15 Jun 2005 | Gergely Palla, Imre Derényi, Illés Farkas, and Tamás Vicsek
This paper introduces a method to analyze the overlapping community structure in complex networks, which is crucial for understanding the functional and structural properties of networks. Existing methods often identify separated communities, but many real networks consist of highly overlapping communities. The authors propose a new approach to analyze the statistical features of overlapping communities, leading to a better understanding of the modular structure of complex systems.
The method defines new characteristic quantities for community statistics, such as community size, community degree, overlap size, and membership number. These quantities are used to analyze the structure of communities in various networks, including collaboration networks, word association networks, and protein interaction networks. The results show that communities in these networks have non-trivial correlations and specific scaling properties.
The authors define a community as a set of overlapping k-clique communities, where a k-clique is a complete subgraph of size k. This definition allows for the identification of communities that are highly connected and share many nodes. The method is applied to three large networks: a co-authorship network, a word association network, and a protein interaction network. The results show that the communities identified by this method have significant overlaps and are more accurate than traditional methods.
The paper also discusses the statistical properties of the communities, including the distribution of community sizes, community degrees, overlap sizes, and membership numbers. These distributions reveal universal features of networks and show that the community structure of real networks is more complex than previously thought.
The authors conclude that their method provides a more accurate and comprehensive way to analyze the community structure of complex networks. This method has potential applications in various fields, including biology, sociology, and computer science. The results demonstrate that the community structure of real networks is more complex and has specific scaling properties, which can be used to predict the behavior of complex systems.This paper introduces a method to analyze the overlapping community structure in complex networks, which is crucial for understanding the functional and structural properties of networks. Existing methods often identify separated communities, but many real networks consist of highly overlapping communities. The authors propose a new approach to analyze the statistical features of overlapping communities, leading to a better understanding of the modular structure of complex systems.
The method defines new characteristic quantities for community statistics, such as community size, community degree, overlap size, and membership number. These quantities are used to analyze the structure of communities in various networks, including collaboration networks, word association networks, and protein interaction networks.
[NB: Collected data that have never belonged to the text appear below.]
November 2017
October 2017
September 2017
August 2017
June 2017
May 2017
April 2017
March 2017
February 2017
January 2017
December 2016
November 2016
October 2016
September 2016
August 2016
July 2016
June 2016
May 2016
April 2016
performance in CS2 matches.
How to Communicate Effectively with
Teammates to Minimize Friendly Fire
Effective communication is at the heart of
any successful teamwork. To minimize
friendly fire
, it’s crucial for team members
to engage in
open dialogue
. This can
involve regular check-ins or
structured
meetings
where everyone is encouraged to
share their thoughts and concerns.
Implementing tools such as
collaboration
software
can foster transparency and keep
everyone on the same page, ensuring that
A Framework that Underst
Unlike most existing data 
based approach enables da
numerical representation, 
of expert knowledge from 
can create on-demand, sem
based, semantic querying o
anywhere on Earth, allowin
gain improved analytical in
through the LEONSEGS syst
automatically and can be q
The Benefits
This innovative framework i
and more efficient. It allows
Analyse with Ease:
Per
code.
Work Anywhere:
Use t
The results show that communities in these networks have non-trivial correlations and specific scaling properties.
The authors define a community as a set of overlapping k-clique communities, where a k-clique is a complete subgraph of size k. This definition allows for the identification of communities that are highly connected and share many nodes. The method is applied to three large networks: a co-authorship network, a word association network, and a protein interaction network. The results show that the communities identified by this method have significant overlaps and are more accurate than traditional methods.
The paper also discusses the statistical properties of the communities, including the distribution of community sizes, community degrees, overlap sizes, and membership numbers. These distributions reveal universal features of networks and show that the community structure of real networks is more complex than previously thought.
The authors conclude that their method provides a more accurate and comprehensive way to analyze the community structure of complex networks. This method has potential applications in various fields, including biology, sociology, and computer science. The results demonstrate that the community structure of real networks is more complex and has specific scaling properties, which can be used to predict the behavior of complex systems.